Além disso, o período da vida pelo que passa a pessoa pode facilmente se manifestar em seus sonhos. Para exemplificar, Laura conta sobre uma fase da sua vida em que sofreu um acidente de carro e precisou ficar seis meses acamada. Foram seis meses olhando para o teto e durante boa parte desse tempo ela sonhou que andava por uma estrada longa, apenas andava, sem nada ao redor. O fato de olhar apenas para o teto pode ter influenciado nesse caminhar sem fim dos sonhos.
Quando questionada sobre a capacidade dos sonhos de prever o futuro, a doutora afirma que essa capacidade pode estar mais ligada à intuição do que a uma previsão verdadeira. Por exemplo, sonhar que alguém está grávida e logo em seguida descobrir que ela de fato está, pode estar relacionado com a convivência com aquela pessoa e a intuição de que a gravidez poderia ocorrer. Além disso, essa previsão também pode estar relacionada com a capacidade de o inconsciente registrar mais coisas que a memória consciente.

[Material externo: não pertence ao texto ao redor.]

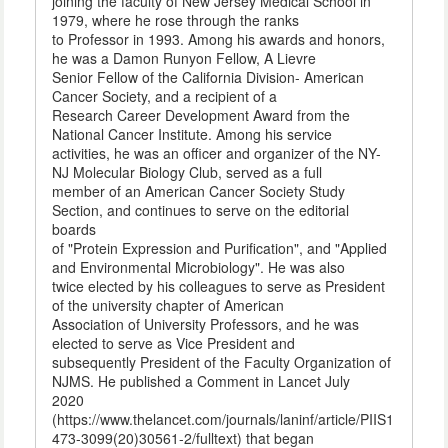
joining the faculty of New Jersey Medical School in
1979, where he rose through the ranks
to Professor in 1993. Among his awards and honors,
he was a Damon Runyon Fellow, A Lievre
Senior Fellow of the California Division- American
Cancer Society, and a recipient of a
Research Career Development Award from the
National Cancer Institute. Among his service
activities, he was an officer and organizer of the NY-
NJ Molecular Biology Club, served as a full
member of an American Cancer Society Study
Section, and continues to serve on the editorial
boards
of "Protein Expression and Purification", and "Applied
and Environmental Microbiology". He was also
twice elected by his colleagues to serve as President
of the university chapter of American
Association of University Professors, and he was
elected to serve as Vice President and
subsequently President of the Faculty Organization of
NJMS. He published a Comment in Lancet July
2020
(https://www.thelancet.com/journals/laninf/article/PIIS1
473-3099(20)30561-2/fulltext) that began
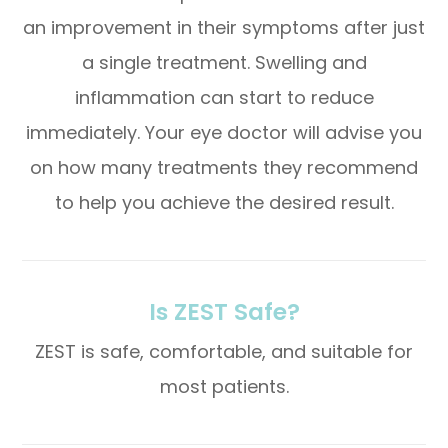
an improvement in their symptoms after just
a single treatment. Swelling and
inflammation can start to reduce
immediately. Your eye doctor will advise you
on how many treatments they recommend
to help you achieve the desired result.
Is ZEST Safe?
ZEST is safe, comfortable, and suitable for
most patients.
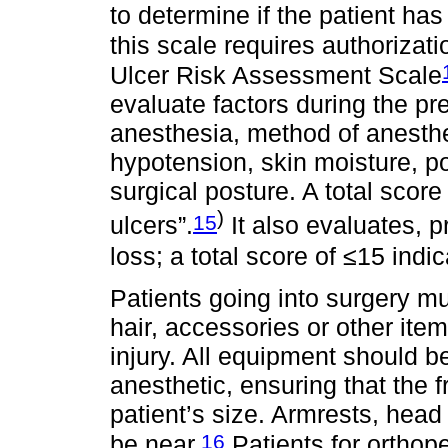
to determine if the patient has
this scale requires authorizati
Ulcer Risk Assessment Scale
evaluate factors during the pre
anesthesia, method of anesthe
hypotension, skin moisture, p
surgical posture. A total score
)
15
ulcers”.
It also evaluates, p
loss; a total score of ≤15 indi
Patients going into surgery mu
hair, accessories or other item
injury. All equipment should b
anesthetic, ensuring that the f
patient’s size. Armrests, head
16
be near.
Patients for orthop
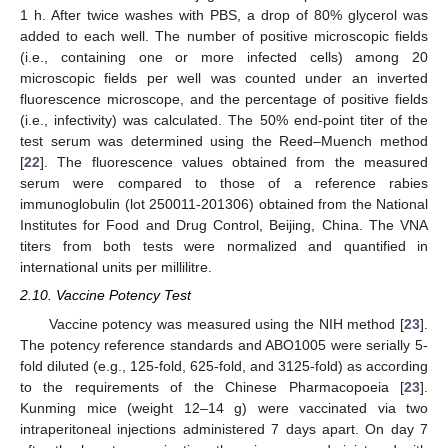
1 h. After twice washes with PBS, a drop of 80% glycerol was
added to each well. The number of positive microscopic fields
(i.e., containing one or more infected cells) among 20
microscopic fields per well was counted under an inverted
fluorescence microscope, and the percentage of positive fields
(i.e., infectivity) was calculated. The 50% end-point titer of the
test serum was determined using the Reed–Muench method
[
22
]. The fluorescence values obtained from the measured
serum were compared to those of a reference rabies
immunoglobulin (lot 250011-201306) obtained from the National
Institutes for Food and Drug Control, Beijing, China. The VNA
titers from both tests were normalized and quantified in
international units per millilitre.
2.10. Vaccine Potency Test
Vaccine potency was measured using the NIH method [
23
].
The potency reference standards and ABO1005 were serially 5-
fold diluted (e.g., 125-fold, 625-fold, and 3125-fold) as according
to the requirements of the Chinese Pharmacopoeia [
23
].
Kunming mice (weight 12–14 g) were vaccinated via two
intraperitoneal injections administered 7 days apart. On day 7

Compartilhar os sonhos pode nos fazer bem
Havia a lenda de várias tribos que moravam próximas e continuamente estavam em guerra. Por diversos motivos, por terras, por comida, por água, o fato é que elas sempre possuíam um motivo para guerrear entre si. Exceto uma delas. Umas das tribos estava sempre em ótima paz. Foram tentar descobrir o motivo, viram então que, todas as manhãs, a tribo se reunia para compartilhar os seus sonhos.
Essa pequena história foi contada pela Drª Villares para exemplificar os efeitos benéficos de compartilhar os sonhos com outras pessoas. Claro que contamos apenas as associações, mas ainda assim, contá-los nos faz esforçar a memória e nos deixa mais alegre. Embora lembremos menos sonhos do que realmente temos, forçar a memória a lembrá-los faz com que consigamos exercitá-la e alcançar momentos da vida onírica até mesmo quando achamos que nem sonhamos.
Sendo assim, ela aconselha, todas as manhãs, a tentarmos lembrar o que nos ocorreu durante o sonho, aos poucos começaremos a lembrar com mais frequência, e sempre que possível, contá-los. Muitas vezes os sonhos influenciam com o humor que temos ao longo do dia e compartilhar isso pode contribuir para melhorar esse humor.